• [WHAT TO WORK ON]
Copy the data from the start through the line containing "staple has been around!", substituting "Vacancies" for "Job offers" and leaving everything else unchanged.

• [RECORD SET]

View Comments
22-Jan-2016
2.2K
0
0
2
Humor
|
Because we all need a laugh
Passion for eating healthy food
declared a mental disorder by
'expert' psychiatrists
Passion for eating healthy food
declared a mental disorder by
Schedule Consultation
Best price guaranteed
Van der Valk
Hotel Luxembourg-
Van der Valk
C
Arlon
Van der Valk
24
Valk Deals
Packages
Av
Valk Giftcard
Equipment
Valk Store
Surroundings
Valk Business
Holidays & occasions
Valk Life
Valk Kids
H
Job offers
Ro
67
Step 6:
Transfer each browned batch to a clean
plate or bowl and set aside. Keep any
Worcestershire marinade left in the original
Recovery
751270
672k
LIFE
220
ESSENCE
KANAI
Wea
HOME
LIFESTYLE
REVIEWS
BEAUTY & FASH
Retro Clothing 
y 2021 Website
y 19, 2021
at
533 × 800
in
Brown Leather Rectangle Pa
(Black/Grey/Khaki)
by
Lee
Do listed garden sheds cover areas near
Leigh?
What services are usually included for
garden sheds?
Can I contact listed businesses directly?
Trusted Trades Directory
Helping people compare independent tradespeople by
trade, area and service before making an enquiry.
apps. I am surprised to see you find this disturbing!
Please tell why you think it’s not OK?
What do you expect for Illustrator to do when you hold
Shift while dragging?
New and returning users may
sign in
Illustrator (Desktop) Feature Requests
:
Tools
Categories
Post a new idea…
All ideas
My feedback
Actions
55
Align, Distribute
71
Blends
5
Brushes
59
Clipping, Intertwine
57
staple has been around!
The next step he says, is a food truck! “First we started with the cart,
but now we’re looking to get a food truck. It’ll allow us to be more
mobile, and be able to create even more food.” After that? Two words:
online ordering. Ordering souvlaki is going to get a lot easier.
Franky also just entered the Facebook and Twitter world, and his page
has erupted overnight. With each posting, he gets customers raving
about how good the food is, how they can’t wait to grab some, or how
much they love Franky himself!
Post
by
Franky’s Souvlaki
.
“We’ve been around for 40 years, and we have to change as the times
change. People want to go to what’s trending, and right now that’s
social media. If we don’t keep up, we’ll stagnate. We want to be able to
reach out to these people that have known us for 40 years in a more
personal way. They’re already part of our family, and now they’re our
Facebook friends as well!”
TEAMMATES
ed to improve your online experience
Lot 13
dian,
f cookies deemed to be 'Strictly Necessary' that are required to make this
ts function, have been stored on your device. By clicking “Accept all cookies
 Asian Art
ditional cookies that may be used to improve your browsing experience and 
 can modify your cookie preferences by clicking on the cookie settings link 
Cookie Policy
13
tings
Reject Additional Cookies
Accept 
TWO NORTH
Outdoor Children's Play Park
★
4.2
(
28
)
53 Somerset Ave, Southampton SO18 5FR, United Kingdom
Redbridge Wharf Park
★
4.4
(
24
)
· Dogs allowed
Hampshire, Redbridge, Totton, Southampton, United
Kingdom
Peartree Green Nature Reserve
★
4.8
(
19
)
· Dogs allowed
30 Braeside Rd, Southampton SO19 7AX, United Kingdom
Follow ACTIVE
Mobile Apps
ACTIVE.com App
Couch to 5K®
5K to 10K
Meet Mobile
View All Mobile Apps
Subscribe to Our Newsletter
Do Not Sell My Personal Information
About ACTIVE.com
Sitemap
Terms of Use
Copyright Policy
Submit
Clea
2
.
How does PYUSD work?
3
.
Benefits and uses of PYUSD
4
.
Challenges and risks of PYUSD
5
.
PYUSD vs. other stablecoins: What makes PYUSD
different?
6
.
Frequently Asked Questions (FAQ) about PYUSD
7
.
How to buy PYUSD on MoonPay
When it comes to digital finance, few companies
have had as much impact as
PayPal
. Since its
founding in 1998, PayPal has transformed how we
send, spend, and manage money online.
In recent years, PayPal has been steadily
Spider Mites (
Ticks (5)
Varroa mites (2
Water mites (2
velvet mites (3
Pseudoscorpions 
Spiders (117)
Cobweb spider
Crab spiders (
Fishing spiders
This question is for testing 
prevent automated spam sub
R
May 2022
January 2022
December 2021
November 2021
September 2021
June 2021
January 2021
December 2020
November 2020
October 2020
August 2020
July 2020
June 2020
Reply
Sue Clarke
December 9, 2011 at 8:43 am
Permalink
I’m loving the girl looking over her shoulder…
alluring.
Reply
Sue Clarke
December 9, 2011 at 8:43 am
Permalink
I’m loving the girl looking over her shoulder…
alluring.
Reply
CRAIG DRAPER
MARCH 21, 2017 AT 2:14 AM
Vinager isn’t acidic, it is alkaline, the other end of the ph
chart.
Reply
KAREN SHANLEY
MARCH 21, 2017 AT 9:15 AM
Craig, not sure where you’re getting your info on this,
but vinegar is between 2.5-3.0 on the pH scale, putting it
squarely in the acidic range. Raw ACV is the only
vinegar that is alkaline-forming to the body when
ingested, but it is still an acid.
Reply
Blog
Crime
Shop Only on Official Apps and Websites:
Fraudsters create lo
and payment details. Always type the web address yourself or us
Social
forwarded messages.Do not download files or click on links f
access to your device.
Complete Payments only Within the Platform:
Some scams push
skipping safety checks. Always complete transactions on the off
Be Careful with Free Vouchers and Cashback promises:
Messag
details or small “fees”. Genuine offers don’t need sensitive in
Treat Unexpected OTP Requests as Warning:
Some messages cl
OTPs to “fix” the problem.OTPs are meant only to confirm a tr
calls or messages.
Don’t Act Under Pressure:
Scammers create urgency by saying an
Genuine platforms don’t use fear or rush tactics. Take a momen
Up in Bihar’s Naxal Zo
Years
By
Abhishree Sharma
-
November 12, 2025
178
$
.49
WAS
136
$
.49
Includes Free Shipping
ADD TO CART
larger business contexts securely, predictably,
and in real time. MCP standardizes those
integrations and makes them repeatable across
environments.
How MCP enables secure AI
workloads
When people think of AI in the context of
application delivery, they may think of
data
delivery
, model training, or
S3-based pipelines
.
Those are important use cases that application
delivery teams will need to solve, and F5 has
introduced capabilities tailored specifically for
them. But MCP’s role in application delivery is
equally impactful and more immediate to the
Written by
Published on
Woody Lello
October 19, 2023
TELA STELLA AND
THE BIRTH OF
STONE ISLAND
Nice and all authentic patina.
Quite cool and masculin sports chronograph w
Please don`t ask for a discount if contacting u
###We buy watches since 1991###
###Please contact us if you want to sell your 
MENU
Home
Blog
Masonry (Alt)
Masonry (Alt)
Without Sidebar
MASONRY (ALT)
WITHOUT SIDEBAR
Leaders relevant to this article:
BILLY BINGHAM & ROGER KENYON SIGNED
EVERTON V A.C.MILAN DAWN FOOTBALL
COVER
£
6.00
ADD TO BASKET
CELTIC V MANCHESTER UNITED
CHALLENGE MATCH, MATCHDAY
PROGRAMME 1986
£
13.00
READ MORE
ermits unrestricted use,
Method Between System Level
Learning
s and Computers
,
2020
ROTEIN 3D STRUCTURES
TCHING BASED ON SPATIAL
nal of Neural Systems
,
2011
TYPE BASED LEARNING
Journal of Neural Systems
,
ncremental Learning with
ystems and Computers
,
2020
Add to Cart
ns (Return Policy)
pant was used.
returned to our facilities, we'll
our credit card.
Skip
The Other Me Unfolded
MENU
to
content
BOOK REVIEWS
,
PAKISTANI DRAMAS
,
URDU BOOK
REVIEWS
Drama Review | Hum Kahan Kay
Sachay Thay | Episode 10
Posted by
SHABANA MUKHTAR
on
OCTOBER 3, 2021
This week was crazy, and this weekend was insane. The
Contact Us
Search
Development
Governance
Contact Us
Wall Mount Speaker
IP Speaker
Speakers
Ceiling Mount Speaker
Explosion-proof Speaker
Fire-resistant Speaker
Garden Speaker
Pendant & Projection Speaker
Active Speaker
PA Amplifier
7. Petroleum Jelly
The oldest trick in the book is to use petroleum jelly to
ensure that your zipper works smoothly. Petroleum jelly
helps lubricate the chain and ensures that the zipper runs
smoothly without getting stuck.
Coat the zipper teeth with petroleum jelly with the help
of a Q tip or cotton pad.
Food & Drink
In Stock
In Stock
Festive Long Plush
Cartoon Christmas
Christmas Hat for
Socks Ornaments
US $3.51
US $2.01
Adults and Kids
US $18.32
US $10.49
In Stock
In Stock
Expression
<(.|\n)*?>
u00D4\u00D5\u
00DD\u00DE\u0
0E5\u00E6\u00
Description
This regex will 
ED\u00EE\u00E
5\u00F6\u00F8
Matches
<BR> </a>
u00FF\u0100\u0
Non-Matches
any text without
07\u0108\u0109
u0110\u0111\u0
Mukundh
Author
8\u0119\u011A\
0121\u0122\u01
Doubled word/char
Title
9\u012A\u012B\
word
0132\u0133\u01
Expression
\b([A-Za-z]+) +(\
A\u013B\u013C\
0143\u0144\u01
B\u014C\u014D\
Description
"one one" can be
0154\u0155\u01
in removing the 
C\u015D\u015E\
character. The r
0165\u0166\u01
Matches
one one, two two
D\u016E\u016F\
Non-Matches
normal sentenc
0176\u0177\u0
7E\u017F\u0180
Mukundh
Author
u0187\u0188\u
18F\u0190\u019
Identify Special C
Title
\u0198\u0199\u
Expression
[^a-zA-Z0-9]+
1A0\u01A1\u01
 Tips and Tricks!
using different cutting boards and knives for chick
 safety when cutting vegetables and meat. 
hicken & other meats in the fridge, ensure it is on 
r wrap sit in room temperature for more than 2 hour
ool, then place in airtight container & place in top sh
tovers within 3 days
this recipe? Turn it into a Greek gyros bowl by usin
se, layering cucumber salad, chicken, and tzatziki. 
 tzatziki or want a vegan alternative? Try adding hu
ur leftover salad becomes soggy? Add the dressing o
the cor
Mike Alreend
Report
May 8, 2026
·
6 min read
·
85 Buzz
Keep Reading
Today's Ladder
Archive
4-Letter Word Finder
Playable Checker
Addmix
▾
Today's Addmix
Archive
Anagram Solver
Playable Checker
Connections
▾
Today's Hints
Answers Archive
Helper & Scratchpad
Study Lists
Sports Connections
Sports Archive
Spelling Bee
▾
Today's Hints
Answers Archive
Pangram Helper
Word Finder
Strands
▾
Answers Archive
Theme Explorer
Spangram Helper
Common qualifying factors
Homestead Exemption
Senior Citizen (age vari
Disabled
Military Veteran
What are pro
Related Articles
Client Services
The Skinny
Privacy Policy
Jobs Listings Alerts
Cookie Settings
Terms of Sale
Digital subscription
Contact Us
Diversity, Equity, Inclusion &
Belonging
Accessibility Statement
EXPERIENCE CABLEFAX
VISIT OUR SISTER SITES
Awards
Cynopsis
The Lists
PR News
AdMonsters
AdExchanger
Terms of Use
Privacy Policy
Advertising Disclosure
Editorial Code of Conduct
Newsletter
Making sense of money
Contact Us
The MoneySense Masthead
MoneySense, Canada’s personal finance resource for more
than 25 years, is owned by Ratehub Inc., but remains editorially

• [EXERCISE ANSWER]
View Comments
22-Jan-2016
2.2K
0
0
2
Humor
|
Because we all need a laugh
Passion for eating healthy food
declared a mental disorder by
'expert' psychiatrists
Passion for eating healthy food
declared a mental disorder by
Schedule Consultation
Best price guaranteed
Van der Valk
Hotel Luxembourg-
Van der Valk
C
Arlon
Van der Valk
24
Valk Deals
Packages
Av
Valk Giftcard
Equipment
Valk Store
Surroundings
Valk Business
Holidays & occasions
Valk Life
Valk Kids
H
Vacancies
Ro
67
Step 6:
Transfer each browned batch to a clean
plate or bowl and set aside. Keep any
Worcestershire marinade left in the original
Recovery
751270
672k
LIFE
220
ESSENCE
KANAI
Wea
HOME
LIFESTYLE
REVIEWS
BEAUTY & FASH
Retro Clothing 
y 2021 Website
y 19, 2021
at
533 × 800
in
Brown Leather Rectangle Pa
(Black/Grey/Khaki)
by
Lee
Do listed garden sheds cover areas near
Leigh?
What services are usually included for
garden sheds?
Can I contact listed businesses directly?
Trusted Trades Directory
Helping people compare independent tradespeople by
trade, area and service before making an enquiry.
apps. I am surprised to see you find this disturbing!
Please tell why you think it’s not OK?
What do you expect for Illustrator to do when you hold
Shift while dragging?
New and returning users may
sign in
Illustrator (Desktop) Feature Requests
:
Tools
Categories
Post a new idea…
All ideas
My feedback
Actions
55
Align, Distribute
71
Blends
5
Brushes
59
Clipping, Intertwine
57
staple has been around!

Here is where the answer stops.